From the listing below, copy every line with the word "items".

Start of DATA EXTRACT

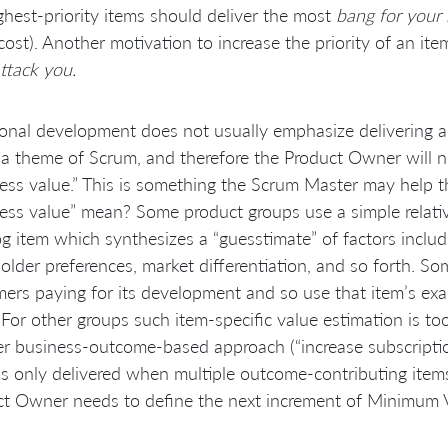
ghest-priority items should deliver the most
bang for your
cost). Another motivation to increase the priority of an ite
attack you.
ional development does not usually emphasize delivering 
s a theme of Scrum, and therefore the Product Owner will 
ess value.” This is something the Scrum Master may help
ess value” mean? Some product groups use a simple relativ
g item which synthesizes a “guesstimate” of factors includ
older preferences, market differentiation, and so forth. S
ers paying for its development and so use that item’s exac
 For other groups such item-specific value estimation is t
r business-outcome-based approach (“increase subscripti
is only delivered when multiple outcome-contributing items 
t Owner needs to define the next increment of Minimum V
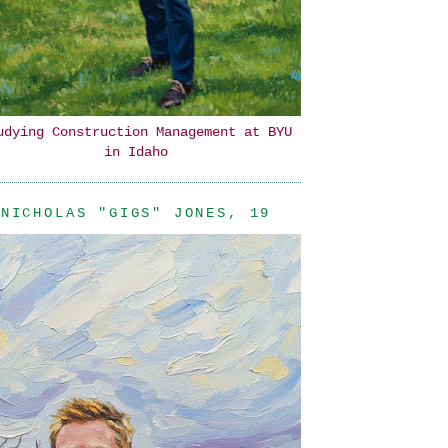
udying Construction Management at BYU
in Idaho
NICHOLAS "GIGS" JONES, 19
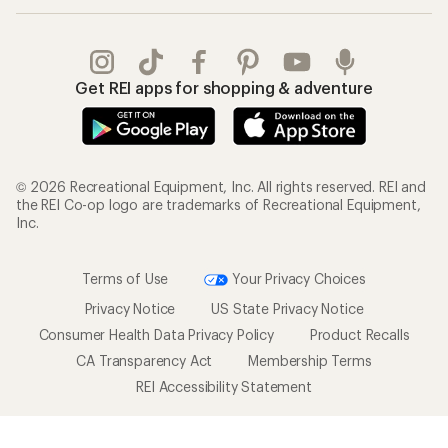
Get REI apps for shopping & adventure
© 2026 Recreational Equipment, Inc. All rights reserved. REI and
the REI Co-op logo are trademarks of Recreational Equipment,
Inc.
Terms of Use
Your Privacy Choices
Privacy Notice
US State Privacy Notice
Consumer Health Data Privacy Policy
Product Recalls
CA Transparency Act
Membership Terms
REI Accessibility Statement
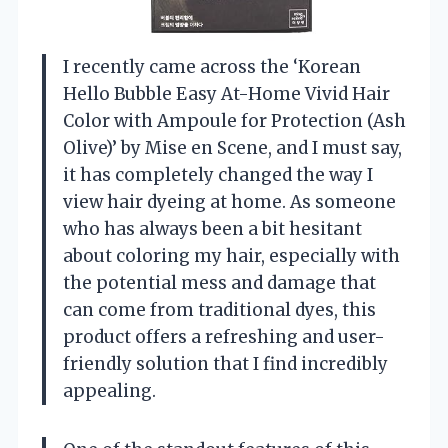
I recently came across the ‘Korean
Hello Bubble Easy At-Home Vivid Hair
Color with Ampoule for Protection (Ash
Olive)’ by Mise en Scene, and I must say,
it has completely changed the way I
view hair dyeing at home. As someone
who has always been a bit hesitant
about coloring my hair, especially with
the potential mess and damage that
can come from traditional dyes, this
product offers a refreshing and user-
friendly solution that I find incredibly
appealing.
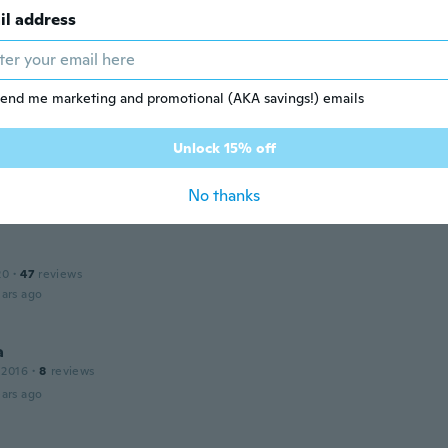
il address
17
·
10
reviews
received it yet
ars ago
end me marketing and promotional (AKA savings!) emails
Unlock 15% off
17
·
3
reviews
ique
No thanks
ars ago
20
·
47
reviews
ars ago
a
 2016
·
8
reviews
ars ago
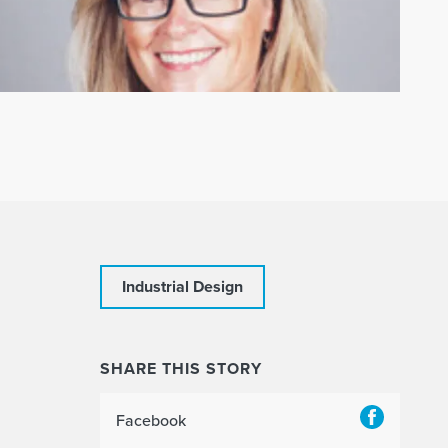
Industrial Design
SHARE THIS STORY
Facebook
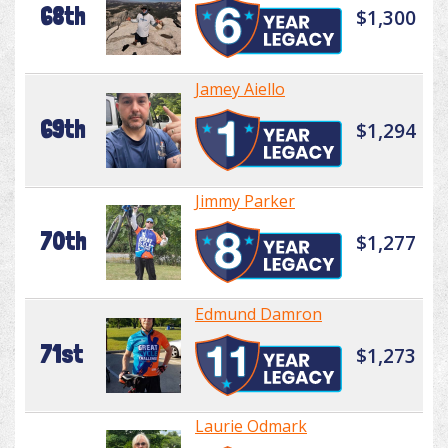
68th
$1,300
Jamey Aiello
69th
$1,294
Jimmy Parker
70th
$1,277
Edmund Damron
71st
$1,273
Laurie Odmark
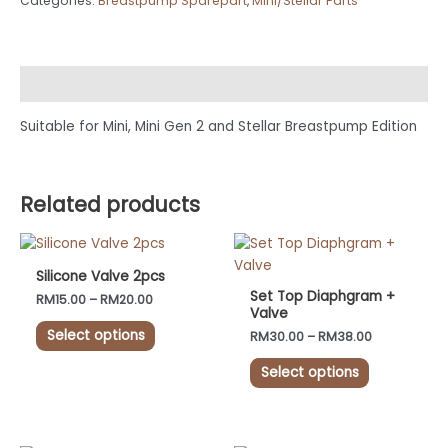
Categories:
Breastpump Sparepart
,
Mini/Stellar Parts
Description
Suitable for Mini, Mini Gen 2 and Stellar Breastpump Edition
Related products
Price
Price
This
This
range:
range:
product
product
RM15.00
RM30.00
Silicone Valve 2pcs
has
has
through
through
Set Top Diaphgram +
RM
15.00
–
RM
20.00
RM20.00
RM38.00
multiple
multiple
Valve
variants.
variants.
Select options
RM
30.00
–
RM
38.00
The
The
Select options
options
options
may
may
be
be
chosen
chosen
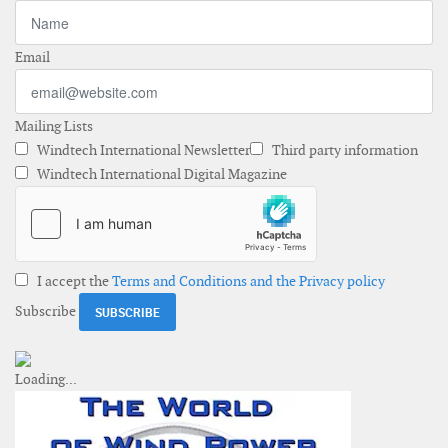
Email
Mailing Lists
Windtech International Newsletter
Third party information
Windtech International Digital Magazine
I accept the
Terms and Conditions and the Privacy policy
Subscribe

End of DATA EXTRACT

* [YOUR RESPONSE]:
ghest-priority items should deliver the most
is only delivered when multiple outcome-contributing items 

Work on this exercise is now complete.